START GIVEN DATA

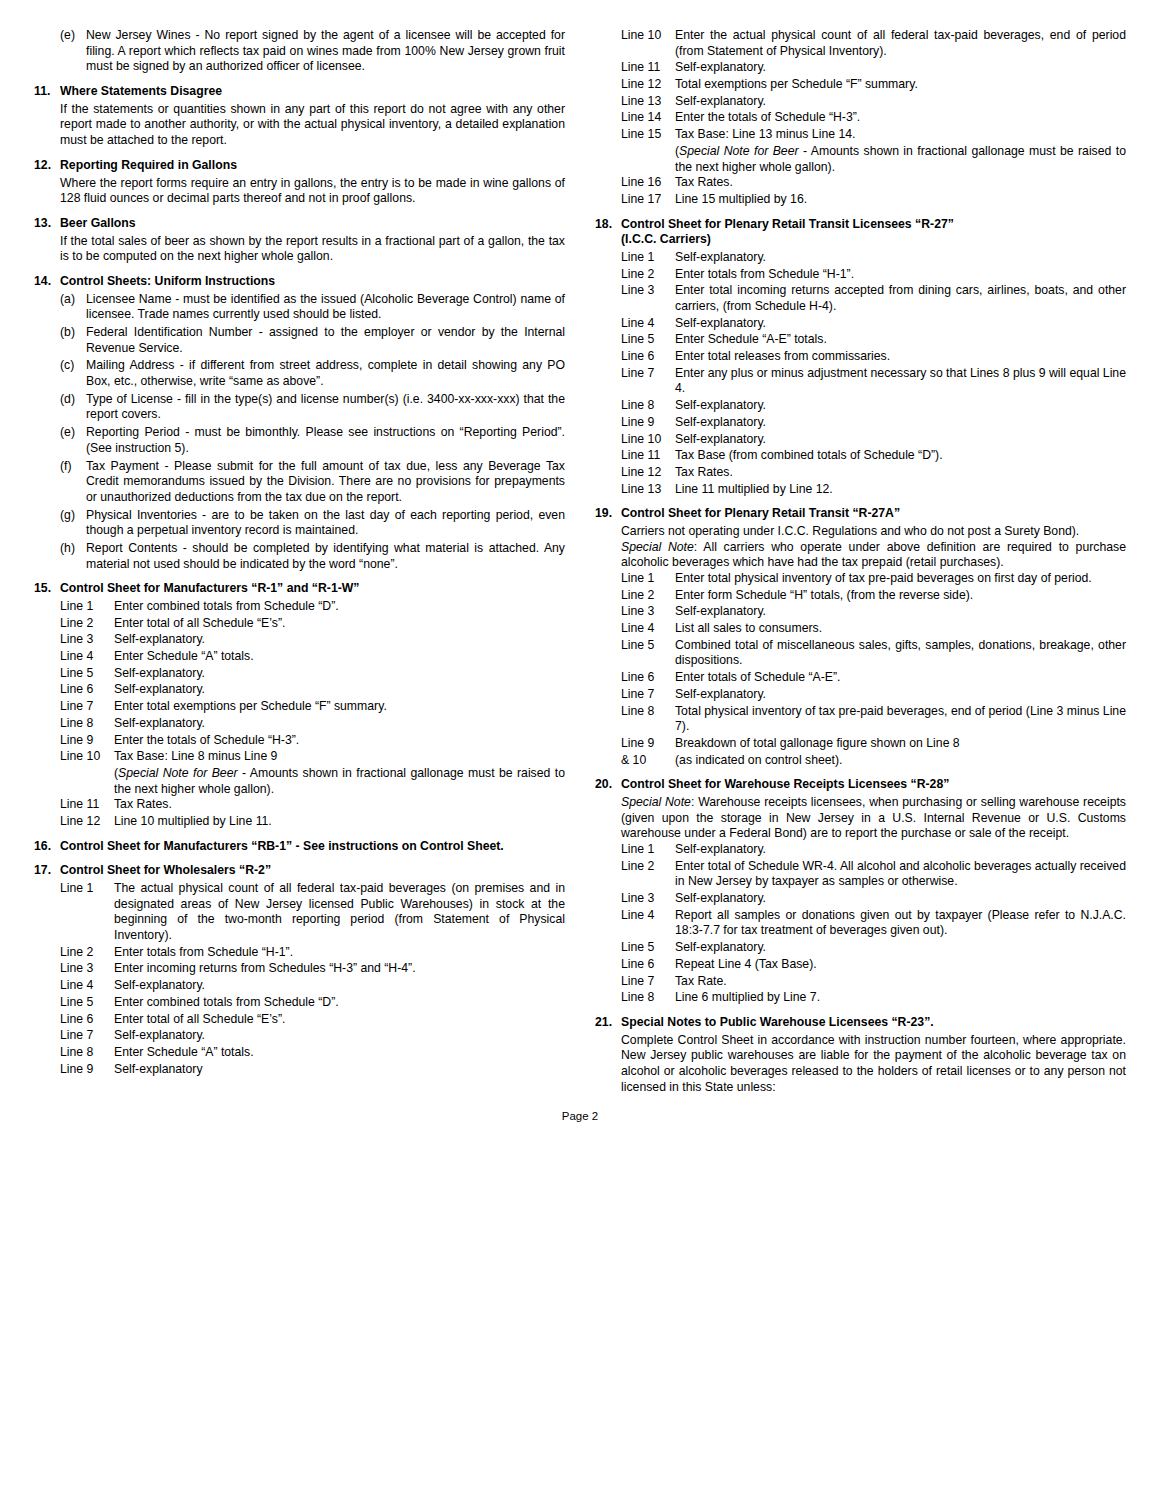(e) New Jersey Wines - No report signed by the agent of a licensee will be accepted for filing. A report which reflects tax paid on wines made from 100% New Jersey grown fruit must be signed by an authorized officer of licensee.
11. Where Statements Disagree
If the statements or quantities shown in any part of this report do not agree with any other report made to another authority, or with the actual physical inventory, a detailed explanation must be attached to the report.
12. Reporting Required in Gallons
Where the report forms require an entry in gallons, the entry is to be made in wine gallons of 128 fluid ounces or decimal parts thereof and not in proof gallons.
13. Beer Gallons
If the total sales of beer as shown by the report results in a fractional part of a gallon, the tax is to be computed on the next higher whole gallon.
14. Control Sheets: Uniform Instructions
(a) Licensee Name - must be identified as the issued (Alcoholic Beverage Control) name of licensee. Trade names currently used should be listed.
(b) Federal Identification Number - assigned to the employer or vendor by the Internal Revenue Service.
(c) Mailing Address - if different from street address, complete in detail showing any PO Box, etc., otherwise, write “same as above”.
(d) Type of License - fill in the type(s) and license number(s) (i.e. 3400-xx-xxx-xxx) that the report covers.
(e) Reporting Period - must be bimonthly. Please see instructions on “Reporting Period”. (See instruction 5).
(f) Tax Payment - Please submit for the full amount of tax due, less any Beverage Tax Credit memorandums issued by the Division. There are no provisions for prepayments or unauthorized deductions from the tax due on the report.
(g) Physical Inventories - are to be taken on the last day of each reporting period, even though a perpetual inventory record is maintained.
(h) Report Contents - should be completed by identifying what material is attached. Any material not used should be indicated by the word “none”.
15. Control Sheet for Manufacturers “R-1” and “R-1-W”
Line 1 Enter combined totals from Schedule “D”.
Line 2 Enter total of all Schedule “E’s”.
Line 3 Self-explanatory.
Line 4 Enter Schedule “A” totals.
Line 5 Self-explanatory.
Line 6 Self-explanatory.
Line 7 Enter total exemptions per Schedule “F” summary.
Line 8 Self-explanatory.
Line 9 Enter the totals of Schedule “H-3”.
Line 10 Tax Base: Line 8 minus Line 9
(Special Note for Beer - Amounts shown in fractional gallonage must be raised to the next higher whole gallon).
Line 11 Tax Rates.
Line 12 Line 10 multiplied by Line 11.
16. Control Sheet for Manufacturers “RB-1” - See instructions on Control Sheet.
17. Control Sheet for Wholesalers “R-2”
Line 1 The actual physical count of all federal tax-paid beverages (on premises and in designated areas of New Jersey licensed Public Warehouses) in stock at the beginning of the two-month reporting period (from Statement of Physical Inventory).
Line 2 Enter totals from Schedule “H-1”.
Line 3 Enter incoming returns from Schedules “H-3” and “H-4”.
Line 4 Self-explanatory.
Line 5 Enter combined totals from Schedule “D”.
Line 6 Enter total of all Schedule “E’s”.
Line 7 Self-explanatory.
Line 8 Enter Schedule “A” totals.
Line 9 Self-explanatory
Line 10 Enter the actual physical count of all federal tax-paid beverages, end of period (from Statement of Physical Inventory).
Line 11 Self-explanatory.
Line 12 Total exemptions per Schedule “F” summary.
Line 13 Self-explanatory.
Line 14 Enter the totals of Schedule “H-3”.
Line 15 Tax Base: Line 13 minus Line 14.
(Special Note for Beer - Amounts shown in fractional gallonage must be raised to the next higher whole gallon).
Line 16 Tax Rates.
Line 17 Line 15 multiplied by 16.
18. Control Sheet for Plenary Retail Transit Licensees “R-27”
(I.C.C. Carriers)
Line 1 Self-explanatory.
Line 2 Enter totals from Schedule “H-1”.
Line 3 Enter total incoming returns accepted from dining cars, airlines, boats, and other carriers, (from Schedule H-4).
Line 4 Self-explanatory.
Line 5 Enter Schedule “A-E” totals.
Line 6 Enter total releases from commissaries.
Line 7 Enter any plus or minus adjustment necessary so that Lines 8 plus 9 will equal Line 4.
Line 8 Self-explanatory.
Line 9 Self-explanatory.
Line 10 Self-explanatory.
Line 11 Tax Base (from combined totals of Schedule “D”).
Line 12 Tax Rates.
Line 13 Line 11 multiplied by Line 12.
19. Control Sheet for Plenary Retail Transit “R-27A”
Carriers not operating under I.C.C. Regulations and who do not post a Surety Bond).
Special Note: All carriers who operate under above definition are required to purchase alcoholic beverages which have had the tax prepaid (retail purchases).
Line 1 Enter total physical inventory of tax pre-paid beverages on first day of period.
Line 2 Enter form Schedule “H” totals, (from the reverse side).
Line 3 Self-explanatory.
Line 4 List all sales to consumers.
Line 5 Combined total of miscellaneous sales, gifts, samples, donations, breakage, other dispositions.
Line 6 Enter totals of Schedule “A-E”.
Line 7 Self-explanatory.
Line 8 Total physical inventory of tax pre-paid beverages, end of period (Line 3 minus Line 7).
Line 9 Breakdown of total gallonage figure shown on Line 8
& 10(as indicated on control sheet).
20. Control Sheet for Warehouse Receipts Licensees “R-28”
Special Note: Warehouse receipts licensees, when purchasing or selling warehouse receipts (given upon the storage in New Jersey in a U.S. Internal Revenue or U.S. Customs warehouse under a Federal Bond) are to report the purchase or sale of the receipt.
Line 1 Self-explanatory.
Line 2 Enter total of Schedule WR-4. All alcohol and alcoholic beverages actually received in New Jersey by taxpayer as samples or otherwise.
Line 3 Self-explanatory.
Line 4 Report all samples or donations given out by taxpayer (Please refer to N.J.A.C. 18:3-7.7 for tax treatment of beverages given out).
Line 5 Self-explanatory.
Line 6 Repeat Line 4 (Tax Base).
Line 7 Tax Rate.
Line 8 Line 6 multiplied by Line 7.
21. Special Notes to Public Warehouse Licensees “R-23”.
Complete Control Sheet in accordance with instruction number fourteen, where appropriate. New Jersey public warehouses are liable for the payment of the alcoholic beverage tax on alcohol or alcoholic beverages released to the holders of retail licenses or to any person not licensed in this State unless:
Page 2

END GIVEN DATA

:: PROBLEM ::
Search the records for the string "count", and copy every line that holds it.

:: RESULT ::
Line 1 The actual physical count of all federal tax-paid beverages (on premises and in designated areas of New Jersey licensed Public Warehouses) in stock at the beginning of the two-month reporting period (from Statement of Physical Inventory).
Line 10 Enter the actual physical count of all federal tax-paid beverages, end of period (from Statement of Physical Inventory).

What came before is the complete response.